— Isaac Humphries is helping himself, and the other Bigs. The play from Isaac Humphries was a pleasant surprise on Saturday, contributing solid minutes in the absence of Alex Poythress. “He didn’t know if he would have an opportunity, and when he got his chance he grabbed it by the throat,” Calipari said.
The best part for Cal: Isaac’s play forces Skal to either step up, or sit down.
“You know the great thing about Isaac playing that way, who’s he putting pressure on? Skal. ‘You better start my man.’ It now is, ‘(If) You don’t get it done Skal, I’m playing Isaac.’ He’s proved it. He got six rebounds and made a basket. I’m trying to win, I don’t play favorites.”
With that being said, Calipari described Skal’s performance over the last two days, “as good as I’ve ever seen him.” With Poythress’ status considered day-to-day, all of the post players must seize the moment.
— Cal used the Super Bowl as a teaching moment. Because of course he did.
The old “defense wins championships thing” rang true last night, with Denver’s DLine suffocating Cam Newton. Cal’s best teams have been great defensively. He believes this team is capable of playing great team defense, with an emphasis on “team.” After all, it worked for the Broncos.
“They counted on their line and their linebackers to really put pressure on the quarterback so he could not see the open guy.

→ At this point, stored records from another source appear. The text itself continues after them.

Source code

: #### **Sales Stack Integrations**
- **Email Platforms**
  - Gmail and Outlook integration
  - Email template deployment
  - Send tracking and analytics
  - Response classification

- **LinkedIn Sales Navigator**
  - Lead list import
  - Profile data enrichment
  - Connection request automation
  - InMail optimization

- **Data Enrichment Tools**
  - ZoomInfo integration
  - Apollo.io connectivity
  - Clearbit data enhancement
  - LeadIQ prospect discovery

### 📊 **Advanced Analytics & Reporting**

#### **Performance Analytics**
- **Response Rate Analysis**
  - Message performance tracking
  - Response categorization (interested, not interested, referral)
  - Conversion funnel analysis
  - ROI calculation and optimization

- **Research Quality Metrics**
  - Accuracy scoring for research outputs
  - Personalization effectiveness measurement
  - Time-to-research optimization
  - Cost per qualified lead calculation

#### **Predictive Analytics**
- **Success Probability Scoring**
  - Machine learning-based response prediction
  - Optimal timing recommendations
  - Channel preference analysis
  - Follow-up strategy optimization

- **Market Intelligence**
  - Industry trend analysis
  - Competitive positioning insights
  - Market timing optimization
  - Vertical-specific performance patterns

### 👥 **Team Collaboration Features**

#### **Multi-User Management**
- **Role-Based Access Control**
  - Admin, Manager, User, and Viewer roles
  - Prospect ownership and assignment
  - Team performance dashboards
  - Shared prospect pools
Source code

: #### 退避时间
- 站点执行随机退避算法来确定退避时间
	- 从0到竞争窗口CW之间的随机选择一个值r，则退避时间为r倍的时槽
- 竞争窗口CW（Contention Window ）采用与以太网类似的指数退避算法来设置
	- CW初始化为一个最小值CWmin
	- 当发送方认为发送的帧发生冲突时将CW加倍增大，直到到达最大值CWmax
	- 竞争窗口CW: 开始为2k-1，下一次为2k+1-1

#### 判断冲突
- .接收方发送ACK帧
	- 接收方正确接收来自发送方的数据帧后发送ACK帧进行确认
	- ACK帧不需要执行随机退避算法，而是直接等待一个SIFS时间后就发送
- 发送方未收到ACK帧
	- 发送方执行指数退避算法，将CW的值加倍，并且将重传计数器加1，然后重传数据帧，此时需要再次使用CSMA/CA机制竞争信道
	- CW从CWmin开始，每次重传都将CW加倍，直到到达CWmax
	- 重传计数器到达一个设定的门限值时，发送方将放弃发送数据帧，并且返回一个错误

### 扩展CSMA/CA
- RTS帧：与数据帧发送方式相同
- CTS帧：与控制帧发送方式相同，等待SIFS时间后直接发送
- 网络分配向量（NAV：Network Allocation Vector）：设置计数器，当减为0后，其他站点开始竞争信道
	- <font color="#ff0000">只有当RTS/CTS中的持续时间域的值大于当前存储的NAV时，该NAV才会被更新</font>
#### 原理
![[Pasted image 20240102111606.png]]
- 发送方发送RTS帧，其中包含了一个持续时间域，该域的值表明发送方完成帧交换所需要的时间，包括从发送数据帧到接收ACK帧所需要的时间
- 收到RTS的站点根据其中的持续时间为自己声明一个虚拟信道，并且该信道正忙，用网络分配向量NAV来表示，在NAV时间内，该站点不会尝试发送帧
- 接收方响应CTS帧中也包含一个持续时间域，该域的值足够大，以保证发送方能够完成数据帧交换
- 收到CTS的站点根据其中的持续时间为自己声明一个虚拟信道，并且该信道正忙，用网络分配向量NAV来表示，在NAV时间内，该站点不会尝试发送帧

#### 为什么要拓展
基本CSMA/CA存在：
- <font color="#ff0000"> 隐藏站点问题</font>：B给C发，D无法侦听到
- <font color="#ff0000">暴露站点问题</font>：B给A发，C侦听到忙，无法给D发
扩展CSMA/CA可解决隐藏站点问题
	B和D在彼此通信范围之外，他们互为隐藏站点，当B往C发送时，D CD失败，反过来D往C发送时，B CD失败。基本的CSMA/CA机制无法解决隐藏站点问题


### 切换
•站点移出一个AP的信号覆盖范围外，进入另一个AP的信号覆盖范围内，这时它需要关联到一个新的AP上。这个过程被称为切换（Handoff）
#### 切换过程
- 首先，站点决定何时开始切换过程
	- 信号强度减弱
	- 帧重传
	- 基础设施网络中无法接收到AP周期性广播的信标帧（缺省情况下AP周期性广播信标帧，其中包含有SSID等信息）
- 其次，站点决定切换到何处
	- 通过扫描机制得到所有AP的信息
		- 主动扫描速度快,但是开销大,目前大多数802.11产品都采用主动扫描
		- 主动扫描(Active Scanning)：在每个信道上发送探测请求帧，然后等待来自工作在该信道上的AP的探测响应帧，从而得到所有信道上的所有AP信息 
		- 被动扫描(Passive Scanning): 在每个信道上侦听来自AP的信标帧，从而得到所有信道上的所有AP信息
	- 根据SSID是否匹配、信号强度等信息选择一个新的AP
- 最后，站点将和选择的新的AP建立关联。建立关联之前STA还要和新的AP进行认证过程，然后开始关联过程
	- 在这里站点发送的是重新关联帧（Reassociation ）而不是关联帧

That’s team. You do your job, I’m gonna do my job,” Calipari said.
If he can get all five on the same page, the improvements will speak for themselves.
— Cal is pumped to watch his former Cats during All-Star Weekend. He is proud of the numerous accolades his players received, even though he doesn’t understand how some were left out of the Rising Stars Challenge. He was quick to brag on his three post players in the Skills Challenge, listing the competitors by name: ” Karl Towns, DeMarcus Cousins, Anthony Davis and someone else who’s not going to win. I don’t even know who the fourth guy is, nor do I care.”
— Tyler Ulis is the Team’s Most Valuable Player. I think it’s pretty obvious too.
“If you’re comparing anybody to Tyler Ulis, you’re not giving anybody any justice here, because this guy is so unique,” Cal said. “He plays with that energy that entire time he’s out there, and a will to win, and a fight to win and an emotion to win that is just not normal.”
The energy he plays with is becoming more infectious. He sees Briscoe and Murray giving more fight, yet they’re still learning how to play without taking possessions off.
— How Jamal Murray can build off a career-game. Like every Wildcat fan, Calipari wants to see him play better defense, bringing energy to both ends of the floor. Offensively, he knows that hitting eight threes isn’t going to happen every time he hits the floor. To make up for that, he wants to see Murray be more aggressive by attacking the basket and drawing fouls. “He should be a guy that get’s to the line 8 to 10 times a game.”